The word itself seems so harsh, “unlovable” it’s almost a synonym for loneliness. But in my quest to better understand myself and what I need in a relationship I sometimes toy with the idea that I might be, in fact it scares me to think I am. I’ve only had two real relationships in my life, the rest just seem like meaningless blips now and for good reason, I never opened myself up to them. I tend to push people away before I even meet them it’s a defense mechanism I’ve built up to keep people who aim to waste my time out of my life, but this also keeps out the good people who never get a chance to show me.
I remember a time when I optimistically thought that I would find meaningful and lasting relationships and the sadness I felt when I realized that wasn’t always the case, and may never be. Though I still don’t think it will be I’ve learned more about myself and why I am the way I am. I was never raised to see the bad in people or to be judgmental so maybe that’s why I always believed peoples spoken words before I saw their meaningful actions. Ava’s father was a clear testimony to this, after all his transgressions against me while we were teenagers, and beyond, there were major red flags but I ignored them for the sake of loving someone and maybe being able to fix them. But you cannot fix people, especially people who aren’t broken, they just aren’t for you.

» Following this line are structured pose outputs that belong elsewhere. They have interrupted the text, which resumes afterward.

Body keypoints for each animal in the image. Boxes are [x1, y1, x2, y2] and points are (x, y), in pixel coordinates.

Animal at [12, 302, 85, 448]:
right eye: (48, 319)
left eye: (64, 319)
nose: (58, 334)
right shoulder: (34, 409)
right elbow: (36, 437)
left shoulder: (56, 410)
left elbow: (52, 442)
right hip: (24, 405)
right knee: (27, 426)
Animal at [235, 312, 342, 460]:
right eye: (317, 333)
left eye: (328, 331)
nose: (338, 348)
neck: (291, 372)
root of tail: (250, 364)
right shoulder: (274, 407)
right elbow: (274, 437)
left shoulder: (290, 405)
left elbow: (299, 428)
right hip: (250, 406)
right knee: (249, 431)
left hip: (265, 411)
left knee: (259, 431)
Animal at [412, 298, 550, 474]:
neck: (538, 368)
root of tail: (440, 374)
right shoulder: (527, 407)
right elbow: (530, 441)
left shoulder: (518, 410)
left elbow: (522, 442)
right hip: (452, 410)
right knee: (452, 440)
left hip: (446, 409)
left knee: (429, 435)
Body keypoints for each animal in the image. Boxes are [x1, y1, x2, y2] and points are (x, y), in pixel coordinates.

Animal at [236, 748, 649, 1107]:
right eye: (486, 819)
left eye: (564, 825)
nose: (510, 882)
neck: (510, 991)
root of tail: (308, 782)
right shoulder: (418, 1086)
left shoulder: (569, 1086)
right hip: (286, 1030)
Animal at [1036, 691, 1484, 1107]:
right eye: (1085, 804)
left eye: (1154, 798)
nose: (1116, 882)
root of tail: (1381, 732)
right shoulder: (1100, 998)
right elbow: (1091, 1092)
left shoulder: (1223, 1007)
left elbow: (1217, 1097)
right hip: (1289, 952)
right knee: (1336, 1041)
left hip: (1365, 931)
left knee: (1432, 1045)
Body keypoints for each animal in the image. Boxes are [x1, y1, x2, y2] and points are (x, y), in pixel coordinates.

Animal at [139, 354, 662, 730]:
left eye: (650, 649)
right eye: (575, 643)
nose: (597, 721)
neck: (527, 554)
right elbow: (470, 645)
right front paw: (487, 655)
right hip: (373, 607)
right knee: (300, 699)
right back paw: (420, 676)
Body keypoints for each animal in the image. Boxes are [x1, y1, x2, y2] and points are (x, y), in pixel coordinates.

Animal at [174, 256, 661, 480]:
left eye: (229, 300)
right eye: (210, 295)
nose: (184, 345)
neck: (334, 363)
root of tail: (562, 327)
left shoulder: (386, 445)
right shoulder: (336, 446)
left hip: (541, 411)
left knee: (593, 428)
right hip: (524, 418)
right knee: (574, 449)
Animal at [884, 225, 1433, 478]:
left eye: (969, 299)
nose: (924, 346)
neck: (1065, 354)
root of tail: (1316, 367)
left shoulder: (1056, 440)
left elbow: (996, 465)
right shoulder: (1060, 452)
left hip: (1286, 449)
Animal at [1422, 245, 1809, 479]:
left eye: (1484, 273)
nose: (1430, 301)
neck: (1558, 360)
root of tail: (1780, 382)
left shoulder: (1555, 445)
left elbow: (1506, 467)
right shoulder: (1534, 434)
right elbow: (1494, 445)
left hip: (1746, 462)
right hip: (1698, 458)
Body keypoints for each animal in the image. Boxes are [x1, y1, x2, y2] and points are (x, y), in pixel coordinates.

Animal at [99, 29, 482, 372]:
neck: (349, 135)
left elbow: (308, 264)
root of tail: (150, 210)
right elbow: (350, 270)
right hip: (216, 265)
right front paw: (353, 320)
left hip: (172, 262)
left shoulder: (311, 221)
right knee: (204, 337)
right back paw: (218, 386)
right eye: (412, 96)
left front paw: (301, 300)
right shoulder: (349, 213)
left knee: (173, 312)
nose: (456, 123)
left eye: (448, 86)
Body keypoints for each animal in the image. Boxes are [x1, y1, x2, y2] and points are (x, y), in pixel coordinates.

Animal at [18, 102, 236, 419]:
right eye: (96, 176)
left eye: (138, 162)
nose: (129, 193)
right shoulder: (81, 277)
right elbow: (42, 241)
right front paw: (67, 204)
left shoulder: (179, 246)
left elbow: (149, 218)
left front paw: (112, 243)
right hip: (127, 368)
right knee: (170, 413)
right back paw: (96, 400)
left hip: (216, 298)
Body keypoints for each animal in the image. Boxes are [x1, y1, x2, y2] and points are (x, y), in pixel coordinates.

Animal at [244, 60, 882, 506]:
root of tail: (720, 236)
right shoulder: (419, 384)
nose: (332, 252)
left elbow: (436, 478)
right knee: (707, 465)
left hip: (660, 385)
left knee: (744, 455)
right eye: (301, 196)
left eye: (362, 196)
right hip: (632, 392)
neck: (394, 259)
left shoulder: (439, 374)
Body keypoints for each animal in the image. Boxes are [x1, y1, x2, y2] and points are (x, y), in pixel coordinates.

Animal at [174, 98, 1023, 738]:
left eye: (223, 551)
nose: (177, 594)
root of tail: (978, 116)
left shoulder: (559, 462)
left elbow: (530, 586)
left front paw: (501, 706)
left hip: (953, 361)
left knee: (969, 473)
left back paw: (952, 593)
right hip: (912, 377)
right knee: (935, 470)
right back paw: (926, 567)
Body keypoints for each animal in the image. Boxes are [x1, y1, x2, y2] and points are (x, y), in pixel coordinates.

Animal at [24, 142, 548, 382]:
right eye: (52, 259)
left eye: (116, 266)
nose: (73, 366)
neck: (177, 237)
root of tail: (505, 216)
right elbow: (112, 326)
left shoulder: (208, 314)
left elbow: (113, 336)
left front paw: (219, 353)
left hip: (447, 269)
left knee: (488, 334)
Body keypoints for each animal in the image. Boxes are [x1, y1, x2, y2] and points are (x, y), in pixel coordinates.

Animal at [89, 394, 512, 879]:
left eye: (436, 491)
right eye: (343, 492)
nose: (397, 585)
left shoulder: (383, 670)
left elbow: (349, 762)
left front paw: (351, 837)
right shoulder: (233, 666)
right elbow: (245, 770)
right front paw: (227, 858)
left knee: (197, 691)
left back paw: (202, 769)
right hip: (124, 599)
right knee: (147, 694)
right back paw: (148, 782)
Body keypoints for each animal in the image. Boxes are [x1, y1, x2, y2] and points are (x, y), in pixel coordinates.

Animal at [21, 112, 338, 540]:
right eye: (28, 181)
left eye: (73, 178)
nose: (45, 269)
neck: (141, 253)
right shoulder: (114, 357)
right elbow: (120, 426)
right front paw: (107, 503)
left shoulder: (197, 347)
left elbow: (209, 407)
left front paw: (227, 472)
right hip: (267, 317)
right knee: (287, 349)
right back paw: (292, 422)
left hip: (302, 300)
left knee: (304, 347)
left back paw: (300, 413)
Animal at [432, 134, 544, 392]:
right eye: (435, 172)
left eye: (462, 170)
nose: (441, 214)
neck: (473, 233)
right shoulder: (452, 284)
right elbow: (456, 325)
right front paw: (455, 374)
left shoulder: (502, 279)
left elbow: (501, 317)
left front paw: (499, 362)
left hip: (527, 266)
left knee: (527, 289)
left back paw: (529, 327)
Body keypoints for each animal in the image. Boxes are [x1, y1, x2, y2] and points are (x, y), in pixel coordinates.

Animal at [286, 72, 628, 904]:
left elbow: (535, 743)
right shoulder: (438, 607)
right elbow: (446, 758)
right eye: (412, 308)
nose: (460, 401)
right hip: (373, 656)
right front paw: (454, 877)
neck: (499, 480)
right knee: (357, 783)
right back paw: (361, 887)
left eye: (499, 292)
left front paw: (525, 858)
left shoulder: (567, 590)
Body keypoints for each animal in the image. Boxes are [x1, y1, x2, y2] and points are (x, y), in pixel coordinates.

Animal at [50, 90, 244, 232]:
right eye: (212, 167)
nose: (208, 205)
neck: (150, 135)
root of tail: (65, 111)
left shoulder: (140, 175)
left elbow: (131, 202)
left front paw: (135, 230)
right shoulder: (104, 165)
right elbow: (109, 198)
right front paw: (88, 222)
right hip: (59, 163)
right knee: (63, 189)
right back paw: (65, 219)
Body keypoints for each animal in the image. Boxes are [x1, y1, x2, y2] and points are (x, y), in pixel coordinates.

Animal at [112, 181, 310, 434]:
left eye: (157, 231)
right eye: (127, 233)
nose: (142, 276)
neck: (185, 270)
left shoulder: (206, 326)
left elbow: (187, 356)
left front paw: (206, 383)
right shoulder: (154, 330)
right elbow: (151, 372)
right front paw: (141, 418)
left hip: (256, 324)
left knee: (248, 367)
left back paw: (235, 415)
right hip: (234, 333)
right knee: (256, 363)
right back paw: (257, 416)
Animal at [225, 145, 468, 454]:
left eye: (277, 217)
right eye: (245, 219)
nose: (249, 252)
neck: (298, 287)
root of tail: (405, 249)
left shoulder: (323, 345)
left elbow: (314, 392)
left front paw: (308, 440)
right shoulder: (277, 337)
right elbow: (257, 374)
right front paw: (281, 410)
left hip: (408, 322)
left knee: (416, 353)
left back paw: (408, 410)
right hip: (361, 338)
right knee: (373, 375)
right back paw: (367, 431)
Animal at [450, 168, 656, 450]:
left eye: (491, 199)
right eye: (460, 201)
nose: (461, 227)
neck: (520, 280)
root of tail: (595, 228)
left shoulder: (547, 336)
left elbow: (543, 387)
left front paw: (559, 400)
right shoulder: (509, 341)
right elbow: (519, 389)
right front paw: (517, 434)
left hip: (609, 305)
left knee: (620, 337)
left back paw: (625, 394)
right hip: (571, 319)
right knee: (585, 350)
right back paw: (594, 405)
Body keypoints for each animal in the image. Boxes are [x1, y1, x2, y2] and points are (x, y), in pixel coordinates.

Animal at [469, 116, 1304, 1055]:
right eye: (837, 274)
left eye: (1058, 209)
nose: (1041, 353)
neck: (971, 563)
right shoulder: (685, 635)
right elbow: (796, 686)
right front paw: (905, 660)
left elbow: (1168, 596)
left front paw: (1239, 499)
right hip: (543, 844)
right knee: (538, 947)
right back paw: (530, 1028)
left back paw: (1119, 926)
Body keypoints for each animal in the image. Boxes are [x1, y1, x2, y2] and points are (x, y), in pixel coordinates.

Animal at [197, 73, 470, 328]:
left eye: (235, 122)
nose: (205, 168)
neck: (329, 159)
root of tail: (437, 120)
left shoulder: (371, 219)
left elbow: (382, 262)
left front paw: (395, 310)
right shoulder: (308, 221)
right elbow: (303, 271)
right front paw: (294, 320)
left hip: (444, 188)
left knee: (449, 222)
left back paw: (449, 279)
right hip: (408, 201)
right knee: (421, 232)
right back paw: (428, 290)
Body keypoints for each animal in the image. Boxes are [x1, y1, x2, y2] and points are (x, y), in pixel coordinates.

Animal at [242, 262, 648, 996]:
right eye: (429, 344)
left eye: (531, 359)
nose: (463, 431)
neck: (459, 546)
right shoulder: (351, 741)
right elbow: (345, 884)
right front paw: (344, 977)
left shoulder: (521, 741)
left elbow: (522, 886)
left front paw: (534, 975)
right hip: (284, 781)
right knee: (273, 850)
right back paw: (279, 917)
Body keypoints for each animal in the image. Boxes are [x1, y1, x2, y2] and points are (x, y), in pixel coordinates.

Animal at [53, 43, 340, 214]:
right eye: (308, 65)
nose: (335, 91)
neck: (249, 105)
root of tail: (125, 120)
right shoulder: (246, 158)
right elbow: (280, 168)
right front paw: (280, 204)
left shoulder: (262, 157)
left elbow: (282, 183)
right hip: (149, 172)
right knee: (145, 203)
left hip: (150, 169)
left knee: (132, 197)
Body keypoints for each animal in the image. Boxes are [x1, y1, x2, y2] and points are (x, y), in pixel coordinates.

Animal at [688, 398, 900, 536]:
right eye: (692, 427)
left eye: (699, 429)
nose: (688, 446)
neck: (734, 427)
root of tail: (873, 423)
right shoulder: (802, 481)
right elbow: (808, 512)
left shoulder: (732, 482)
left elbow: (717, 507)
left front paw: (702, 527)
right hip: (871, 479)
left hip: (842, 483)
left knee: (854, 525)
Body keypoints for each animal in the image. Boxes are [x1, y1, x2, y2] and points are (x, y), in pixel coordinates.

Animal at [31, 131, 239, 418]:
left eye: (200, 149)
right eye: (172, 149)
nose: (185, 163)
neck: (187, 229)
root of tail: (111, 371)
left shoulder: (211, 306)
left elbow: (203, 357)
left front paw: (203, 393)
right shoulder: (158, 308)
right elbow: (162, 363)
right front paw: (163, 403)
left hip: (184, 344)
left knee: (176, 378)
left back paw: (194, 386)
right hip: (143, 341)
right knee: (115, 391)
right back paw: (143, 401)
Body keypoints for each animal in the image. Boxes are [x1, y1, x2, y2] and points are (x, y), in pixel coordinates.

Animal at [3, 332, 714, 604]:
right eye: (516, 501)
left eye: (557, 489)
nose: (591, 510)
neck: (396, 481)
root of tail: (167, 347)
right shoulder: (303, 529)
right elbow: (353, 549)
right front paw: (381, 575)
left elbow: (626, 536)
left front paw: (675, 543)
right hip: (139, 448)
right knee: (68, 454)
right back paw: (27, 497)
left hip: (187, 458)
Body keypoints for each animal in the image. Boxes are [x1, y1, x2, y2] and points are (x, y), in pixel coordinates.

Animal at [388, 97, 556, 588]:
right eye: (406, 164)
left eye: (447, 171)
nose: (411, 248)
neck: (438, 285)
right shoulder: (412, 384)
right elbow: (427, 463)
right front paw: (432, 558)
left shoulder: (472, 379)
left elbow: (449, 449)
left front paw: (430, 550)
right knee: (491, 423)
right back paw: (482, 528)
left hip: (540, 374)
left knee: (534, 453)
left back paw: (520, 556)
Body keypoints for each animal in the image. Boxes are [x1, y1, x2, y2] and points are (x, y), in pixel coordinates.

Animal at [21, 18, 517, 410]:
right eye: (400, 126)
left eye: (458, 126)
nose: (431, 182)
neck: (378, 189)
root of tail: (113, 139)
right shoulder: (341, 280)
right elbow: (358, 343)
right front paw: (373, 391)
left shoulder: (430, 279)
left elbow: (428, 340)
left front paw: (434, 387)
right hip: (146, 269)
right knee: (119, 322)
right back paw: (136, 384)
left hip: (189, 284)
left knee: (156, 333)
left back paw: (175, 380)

I’ve met my fair share of people who aren’t for me, even ones I grew to love and still have love for, and it takes great effort to learn to mourn someone who is still alive. Mourning the person, you thought they were, the person they said they’d be and the memories they’ve left behind for you to sift through. In a sense, I think we mourn the place we wanted them to hold in our lives, we saw their potential but they had no interest in living up to it.
In all of this is where I began to think maybe I’m part of this problem, this hamster wheel of sadness. I am by no means easy to deal with, I am moody, indecisive, sometimes cold and sometimes selfish and maybe despite my good qualities they’re too much to handle. Yet I refuse to change because I believe somewhere the road will rise up to meet me, but what if the road is one with only a single lane, for myself and myself alone. Technically I know I am not alone, I have family and I have my daughter but the kind of loneliness I’m talking about can only be quelled by an equal, a counterpart.
Somewhere out there maybe there is someone for me, maybe he’s just as lost as I am or maybe he merely doesn’t exist. Whatever the case may be this endless journey of self-discovery and self-awareness feels like a relentless one at times, and though I find my life full of people who love me I still feel unlovable. But maybe that is the purpose all this, to teach me to love all of myself before I give someone else the chance to.